= TASK GOAL =
Carry on the mailing-list thread about cacheable DMA memory, starting after its last sentence.

= TEXT SHOWN =
==================================================

[RFC] arm: DMA-API contiguous cacheable memory

Wed May 20 14:49:25 PDT 2015

On Wed, May 20, 2015 at 6:20 PM, Russell King - ARM Linux
<linux at arm.linux.org.uk> wrote:
> On Wed, May 20, 2015 at 02:57:36PM +0200, Lorenzo Nava wrote:
>> so probably currently is impossible to allocate a contiguous cachable
>> DMA memory. You can't use CMA, and the only functions which allow you
>> to use it are not compatible with sync functions.
>> Do you think the problem is the CMA design, the DMA API design, or
>> there is no problem at all and this is not something useful?
>
> Well, the whole issue of DMA from userspace is a fraught topic.  I
> consider what we have at the moment as mere luck than anything else -
> there are architecture maintainers who'd like to see dma_mmap_* be
> deleted from the kernel.
>
Well sometimes mmap can avoid non-necessary memory copies and boost
the performance. Of course it must be carefully managed to avoid big
problems.

> However, I have a problem with what you're trying to do.
>
> You want to allocate a large chunk of memory for DMA.  Large chunks
> of memory can _only_ come from CMA - the standard Linux allocators do
> _not_ cope well with large allocations.  Even 16K allocations can
> become difficult after the system has been running for a while.  So,
> CMA is really the only way to go to obtain large chunks of memory.
>
> You want this large chunk of memory to be cacheable.  CMA might be
> able to provide that.
>
> You want to DMA to this memory, and then read from it.  The problem
> there is, how do you ensure that the data you're reading is the data
> that the DMA wrote there.  If you have caching enabled, the caching
> model that we _have_ to assume is that the cache is infinite, and that
> it speculates aggressively.  This means that we can not guarantee that
> any data read through a cacheable mapping will be coherent with the
> DMA'd data.
>
> So, we have to flush the cache.  The problem is that with an infinite
> cache size model, we have to flush all possible lines associated with
> the buffer, because we don't know which might be in the cache and
> which are not.
>
> Of course, caches are finite, and we can say that if the size of the
> region being flushed is greater than the cache size (or multiple of the
> cache size), we _could_ just flush the entire cache instead.  (This can
> only work for non-SG stuff, as we don't know before hand how large the
> SG is in bytes.)

==================================================

= SUPPLIED ENTRIES =

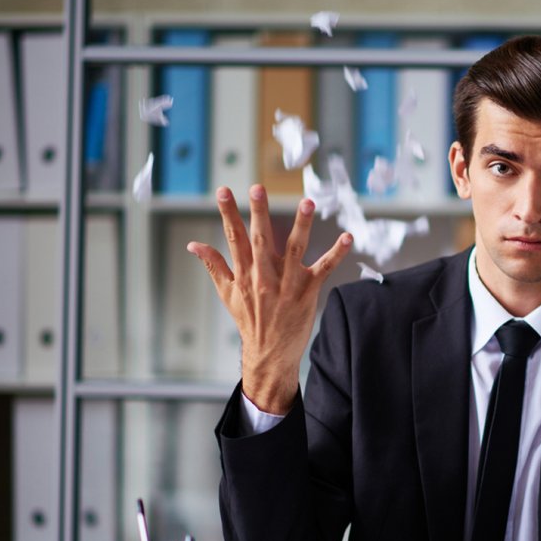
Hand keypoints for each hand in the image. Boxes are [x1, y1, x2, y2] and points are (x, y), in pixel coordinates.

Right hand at [187, 184, 351, 412]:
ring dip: (302, 225)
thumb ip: (214, 265)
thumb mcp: (227, 294)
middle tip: (258, 188)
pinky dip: (337, 253)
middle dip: (259, 212)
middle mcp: (265, 276)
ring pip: (295, 248)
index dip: (228, 213)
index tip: (224, 190)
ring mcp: (288, 283)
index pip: (234, 237)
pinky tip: (347, 237)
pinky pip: (324, 268)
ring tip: (307, 202)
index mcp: (244, 273)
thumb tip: (193, 244)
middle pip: (262, 239)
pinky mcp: (308, 291)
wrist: (269, 353)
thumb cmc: (249, 320)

==================================================

= EXERCISE OUTPUT =
>
> However, here's the problem.  As I mentioned above, we have dma_mmap_*
> stuff, which works for memory allocated by dma_alloc_coherent().  The
> only reason mapping that memory into userspace works is because (for
> the non-coherent cache case) we map it in such a way that the caches
> are disabled, and this works fine.  For the coherent cache case, it
> doesn't matter that we map it with the caches enabled.  So both of these
> work.
>
> When you have a non-coherent cache _and_ you want the mapping to be
> cacheable, you have extra problems to worry about.  You need to know
> the type of the CPU cache.  If the CPU cache is physically indexed,
> physically tagged, then you can perform cache maintanence on any
> mapping of that memory, and you will hit the appropriate cache lines.
> For other types of caches, this is not true.  Hence, a userspace
> mapping of non-coherent cacheable memory with a cache which makes use
> of virtual addresses would need to be flushed at the virtual aliases -
> this is precisely why kernel arch maintainers don't like DMA from
> userspace.  It's brings with it huge problems.
>
> Thankfully, ARMv7 caches are PIPT - but that doesn't really give us
> "permission" to just consider PIPT for this case, especially for
> something which is used between arch code and driver code.
>
CPU cache type is an extremely interesting subject which honestly I
didn't consider.

> What I'm trying to say is that what you're asking for is not a simple
> issue - it needs lots of thought and consideration, more than I have
> time to spare (or likely have time to spare in the future, _most_ of
> my time is wasted trying to deal with the flood of email from these
> mailing lists rather than doing any real work - even non-relevant email
> has a non-zero time cost as it takes a certain amount of time to decide
> whether an email is relevant or not.)
>
And let me thank you for this explanation and for sharing your
knowledge that is really helping me.

>> Anyway it's not completely clear to me which is the difference between:
>>   - allocating memory and use sync function on memory mapped with dma_map_*()
>>   - allocating memory with dma_alloc_*() (with cacheable attributes)
>> and use the sync functions on it
>
> Let me say _for the third time_: dma_sync_*() on memory returned from
> dma_alloc_*() is not permitted.  Anyone who tells you different is
> just plain wrong, and is telling you to do something which is _not_
> supported by the API, and _will_ fail with some implementations
> including the ARM implementation if it uses the atomic pool to satisfy
> your allocation.
>
Ok, got it. Sync functions on dma_alloc_*() it's very bad :-)

>> It looks that the second just make alloc + map in a single step
>> instead of splitting the operation in two steps.
>> I'm sure I'm losing something, can you please help me understand that?
>
> The problem is that you're hitting two different costs: the cost from
> accessing data via an uncacheable mapping, vs the cost of having to do
> cache maintanence to ensure that you're reading the up-to-date data.
>
> At the end of the day, there's only one truth here: large DMA buffers
> on architectures which are not cache-coherent suck and require a non-zero
> cost to ensure that you can read the data written to the buffer by DMA,
> or that DMA can see the data you have written to the buffer.
>
> The final thing to mention is that the ARM cache maintanence instructions
> are not available in userspace, so you can't have userspace taking care
> of flushing the caches where they need to...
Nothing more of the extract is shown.